La resurrección no es un acontecimiento más, que puede y debe ser
aislado y analizado desde fuera. No es un fenómeno que hay que iluminar desde
el exterior, darle un sentido desde otras verificaciones más sólidas y fiables.
La resurrección, por el contrario, es el acontecimiento decisivo desde donde se
nos revela el misterio último de todo, el que lo ilumina todo desde su
interior, el que da sentido a toda nuestra existencia.
La resurrección de Jesucristo o nos atrae hacia el misterio de Dios y
nos hace entrar en relación con la Vida que nos espera o queda reducido a un
fenómeno “curioso” e inaccesible que todavía tiene un impacto religioso en
personas “ingenuas” que no han sabido adaptarse aún a la sociedad del progreso.
Sin embargo, la salvación de Jesucristo resucitado es ofrecida a todas las
generaciones y a todas las épocas.
Y el hombre moderno, miope para todo lo que no puede tocar con sus manos
o dominar con su técnica, enfermo de nostalgia de una salvación que le permita
caminar sin desesperar, está necesitado de un mensaje de esperanza.

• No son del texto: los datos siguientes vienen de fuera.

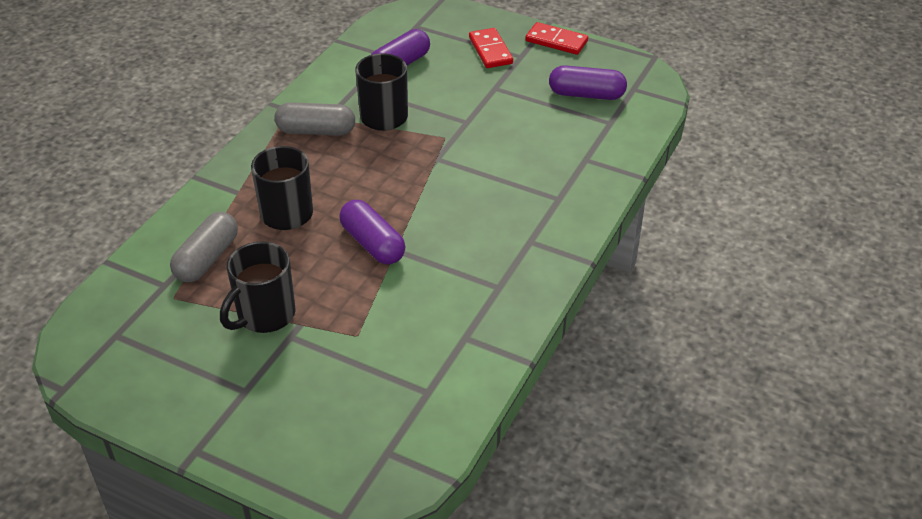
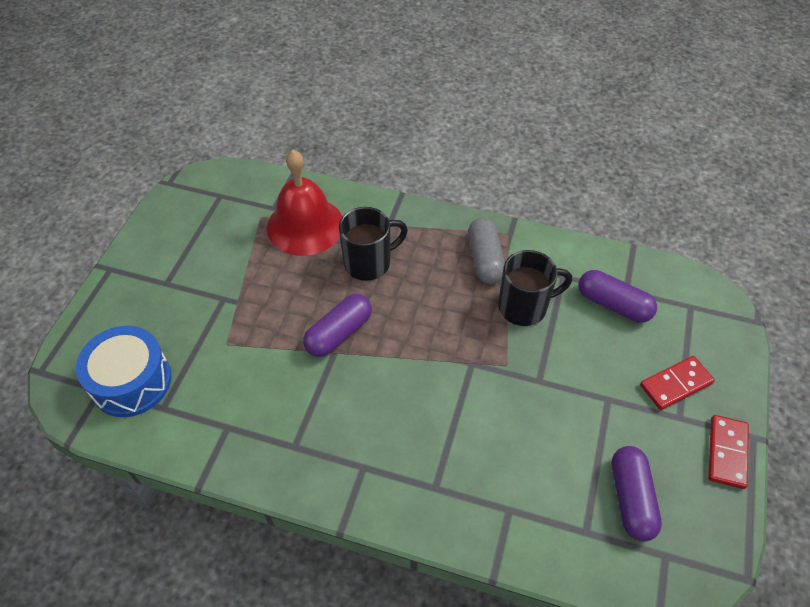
camera: 80 degrees right, 10 degrees up
grey capsule [170,212,238,282] -> red bell [267,150,343,256]
black mug [220,241,295,333] -> none
none -> blue drum [76,326,172,417]

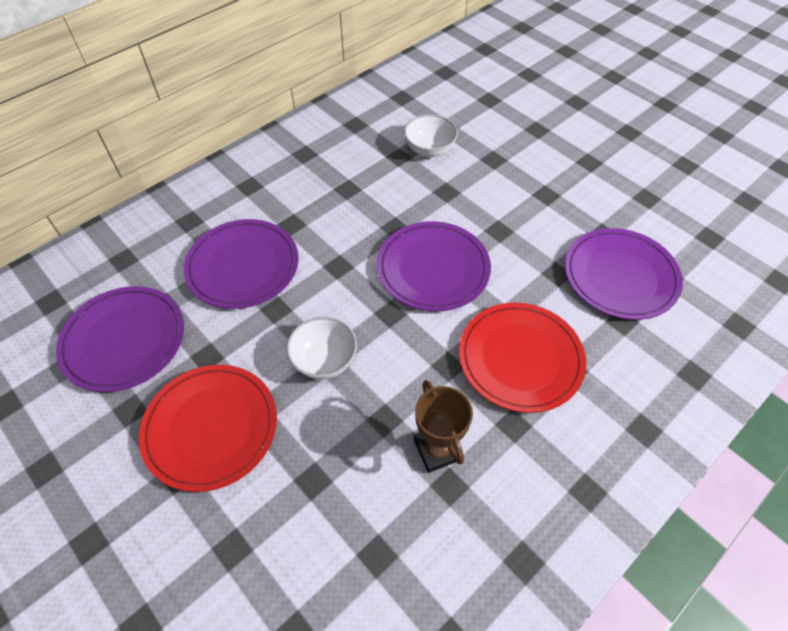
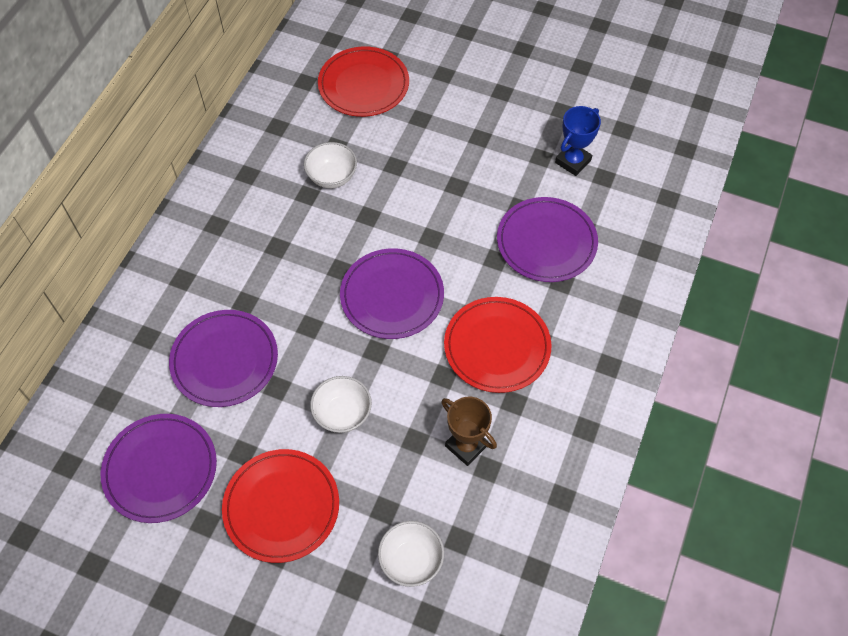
camera: 25 degrees left, 5 degrees up
none -> red plate [318,47,409,117]
none -> white bowl [378,521,444,587]
none -> blue trophy [555,106,601,176]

Las Iglesias no deberían olvidar que la sociedad moderna necesita
directrices morales sobre su conducta política y económica o su comportamiento
sexual, pero necesita, sobre todo, la oferta convencida de una salvación que dé
sentido a todo.
Los cristianos deberían ser, antes que nada, una “reserva inagotable de
esperanza” en medio de un mundo tan amenazado por el sinsentido y el absurdo.
La celebración litúrgica de la Pascua nos ha de ayudar a los creyentes a
reavivar nuestra vocación de testigos de la resurrección.